(Data provided Opens)
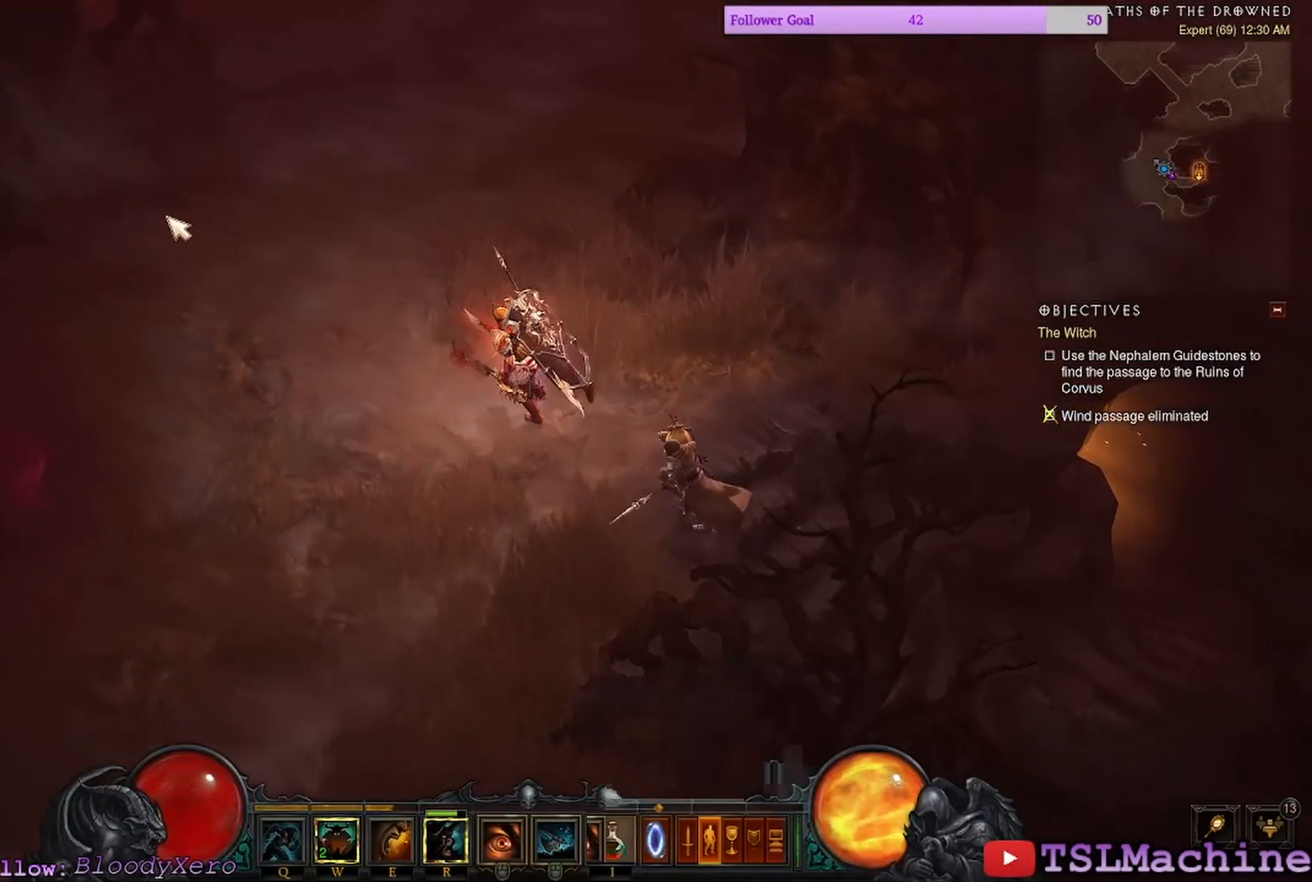
{"keys": ["q"], "mouse": ["left"], "events": [[134, "q", "down"]]}
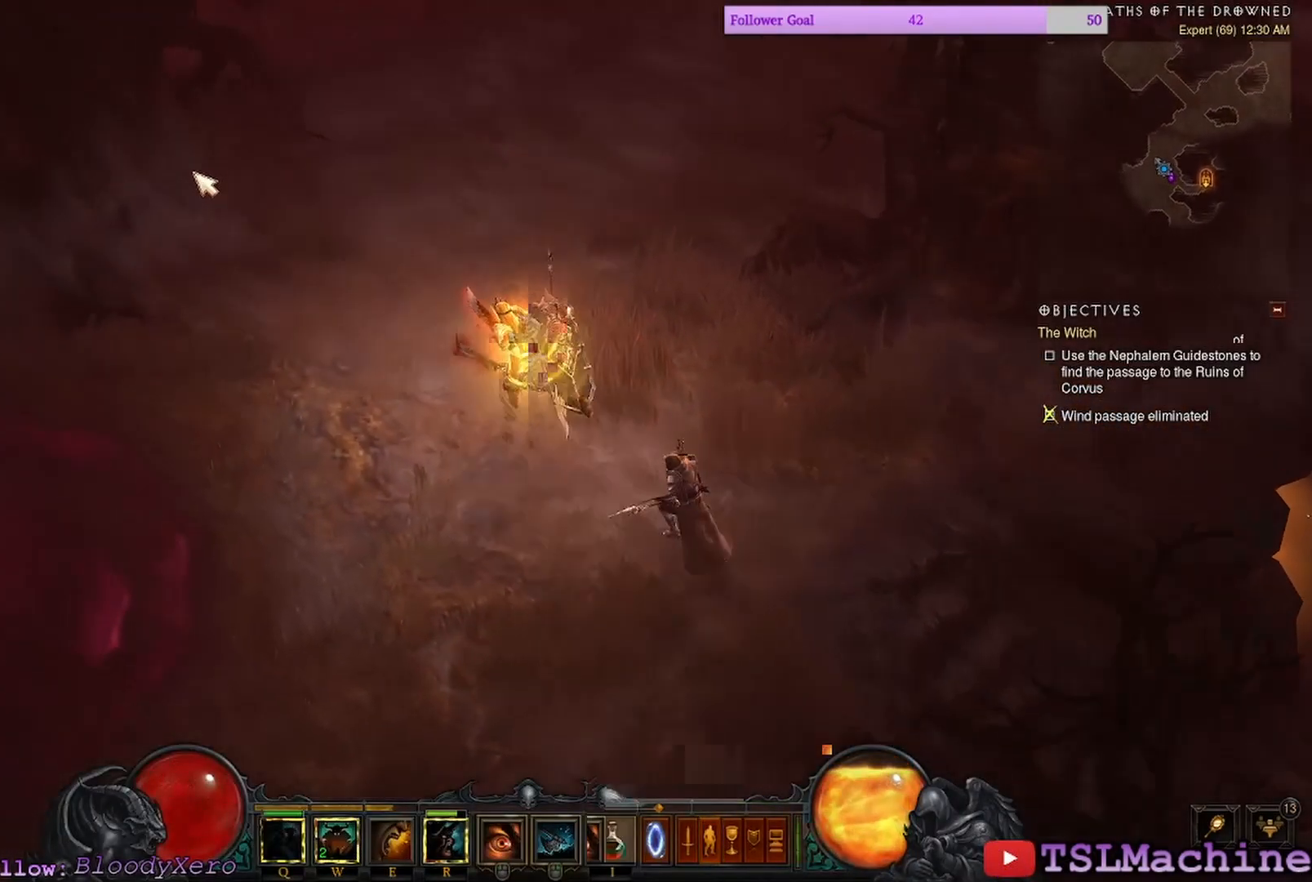
{"keys": [], "mouse": ["left"], "events": [[84, "q", "up"]]}
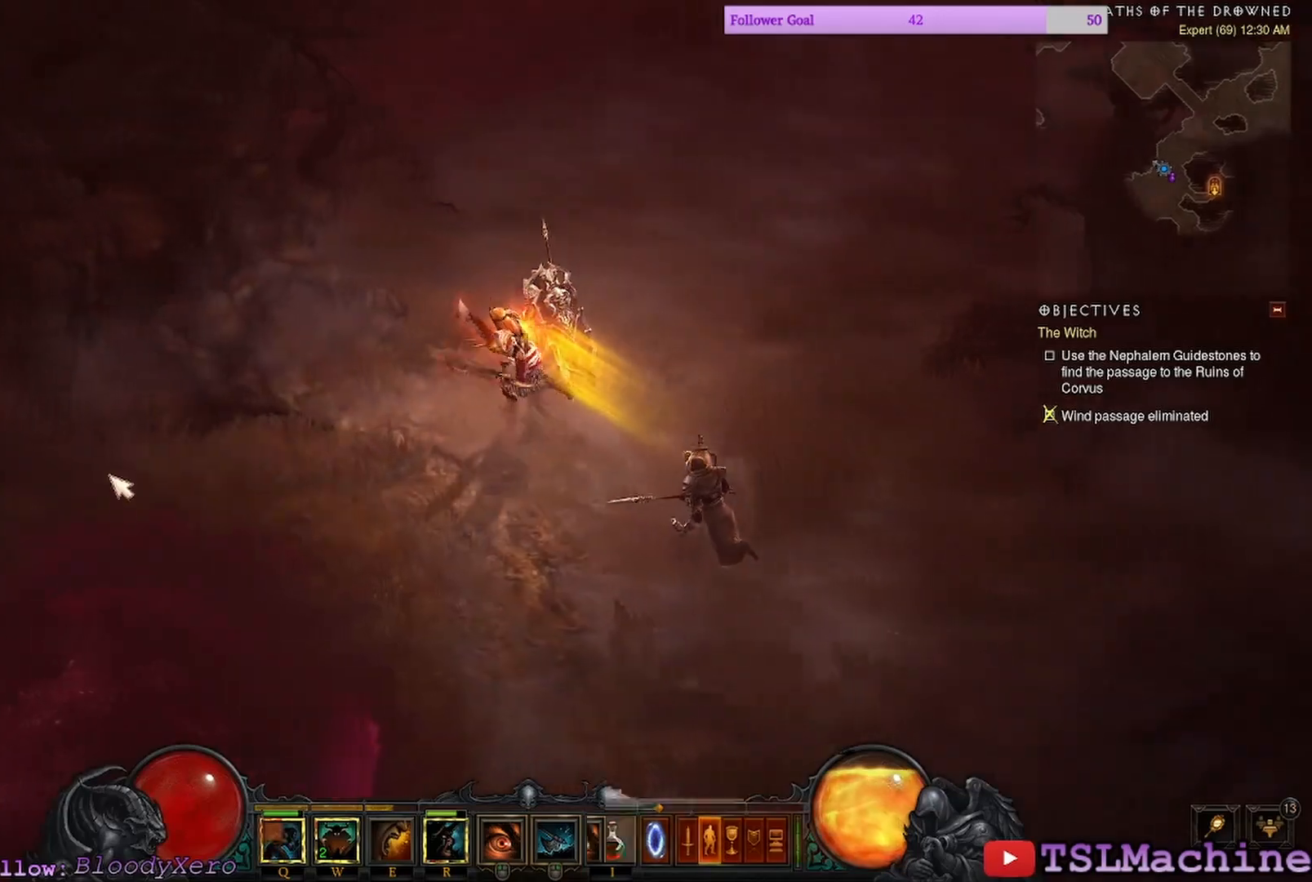
{"keys": [], "mouse": ["left"], "events": []}
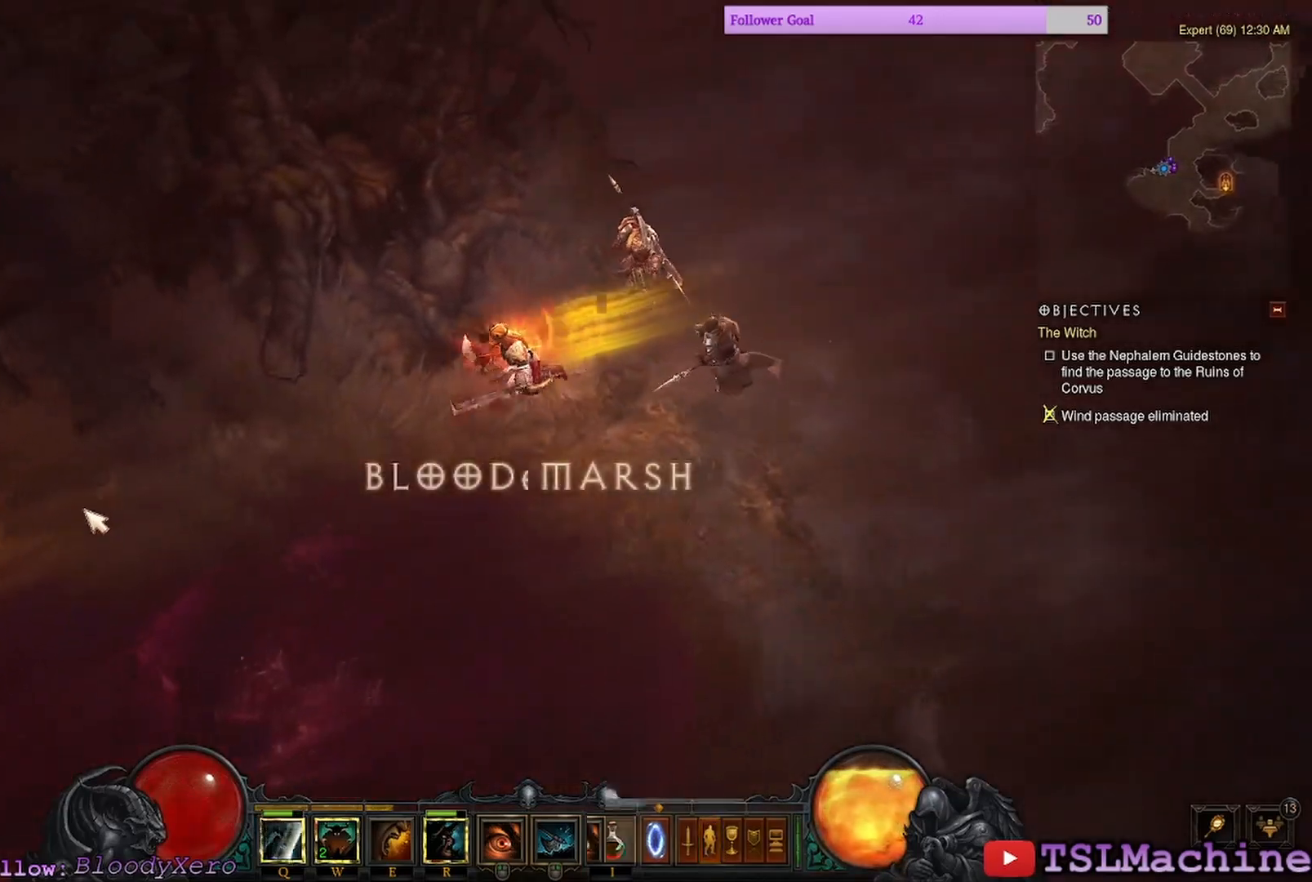
{"keys": ["tab"], "mouse": ["left"], "events": [[200, "tab", "down"]]}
(Data provided Closes)
Task directions: Leave the pictures out and print the whole listing precisely.

Solution to the problem:
{"keys": ["q"], "mouse": ["left"], "events": [[134, "q", "down"]]}
{"keys": [], "mouse": ["left"], "events": [[84, "q", "up"]]}
{"keys": [], "mouse": ["left"], "events": []}
{"keys": ["tab"], "mouse": ["left"], "events": [[200, "tab", "down"]]}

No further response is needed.